Yesterday evening I ran a workshop at the Regional Print Centre on monoprinting as serendipity, would have it, as part of my PhD. research into electro-etching I had come across this series of lectures given by Hubert von Herkomer. In one of the lectures he describes the process of making an electrotype copy of a monoprint plate. The illustrated examples are very striking and look more like drawings than etched plates.
Excerpt From: Hubert von Herkomer. “Etching and Mezzotint Engraving: Lectures Delivered at Oxford (1892).”
“You take a polished copper plate, and cover it with printer’s ink—cover it completely with the dabber, as if there were something to print Now, with brushes, hard and soft, and with rags, or your finger, or all combined, you wipe out the forms you require from the black ground. You will soon find that you can get the most delicate tones; the most artistic manipulation with your brushes is possible, and brilliant high light can be got out with a bit of wood pointed at the end. Here is a toy for a painter,—for it is painting pure and simple, the only difference being that the lights are taken away and the blacks are left. When your painting on the plate is done you put it through the press like an ordinary engraving; nearly all the ink will come off the plate, and you will find on the paper a splendid proof of your work. I know no method of drawing in pencil or colour that can approach the beauty of these printed blacks. The artistic mystery that can be given, the finesse, the depth of tone and the variety of texture, make this manner an almost intoxicating delight to the painter.
The Spongotype
Now it seemed a pity that such rapid artistic work should be limited to one print only, and I started with my assistant, Mr. H. T. Cox, to invent a method for multiplying impressions from the work done on the plate, and he completed the invention.
I have patented the process, merely in order to prevent anyone else from securing a monopoly of its use, but give it freely for all to use and improve upon.
Mix in equal parts graphite with German printing black and oil, and cover the copper plate with this by means of a lithographic roller. Then do your wiping away of the forms as before described.
Take equal parts of bath-stone scraped to powder, bronze powder, and asphaltum (also in powder): soak the two first in turpentine, and when quite dry mix them with the asphaltum, and place the whole in a little bag of fine muslin.
When your drawing is done, dust it over with this mixture through the bag, until the plate is covered.

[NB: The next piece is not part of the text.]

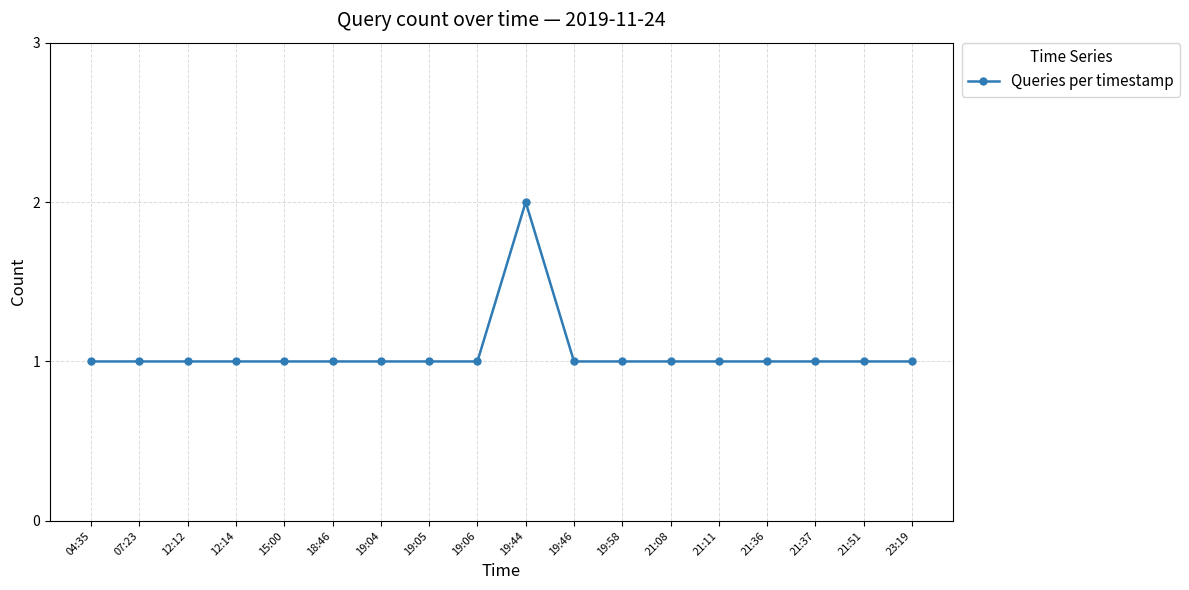

What is the value of the 12th point from the left?

1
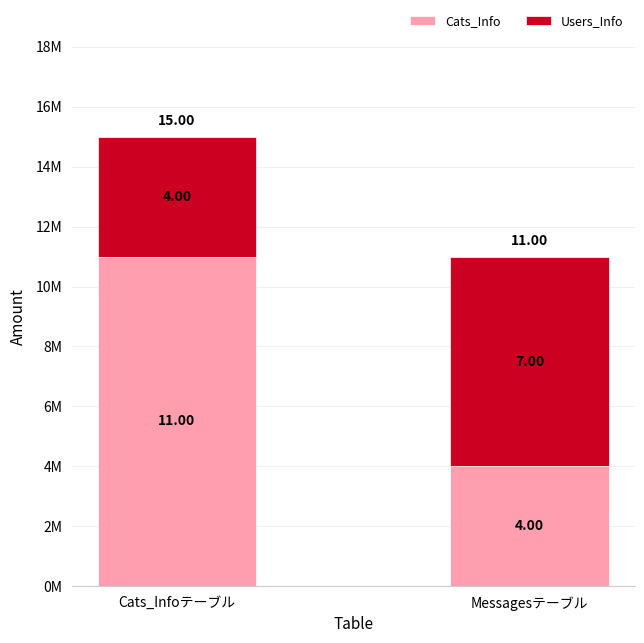

How many Users_Info values are between 4 and 7?

2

Then brush it off very carefully and gently with a soft camel-hair brush, and you will see your work again, but filled in different degrees with the powder Let this dry for three days, and then send it to an ordinary electrotyper, and tell him to deposit copper upon that surface, but with the strict injunction not to touch the face of the work; for the plate is perfectly ready for him to commence his depositing, the plate having been made into a proper matrix.
When you receive the deposited copper, which will be of the thickness of an ordinary plate for etching or engraving, you will see the reverse of what you did. You lowered the lights by wiping away the ink, and left the ink standing up for the blacks. Here you will see the lights high and the tones lower, in a sort of granulated surface.
This process, which is eminently suited for original work, opens up endless possibilities to the painter, who, in using it,
is hampered with none of the technical difficulties of an engraving process. He can get his result without having in any way departed from the mitier with which he is naturally familiar. And it is conceivable that by working on the electro-typed plate with dry-point and scraper results may be arrived at which will surpass in artistic quality anything that can be obtained by methods of reproduction hitherto practised.”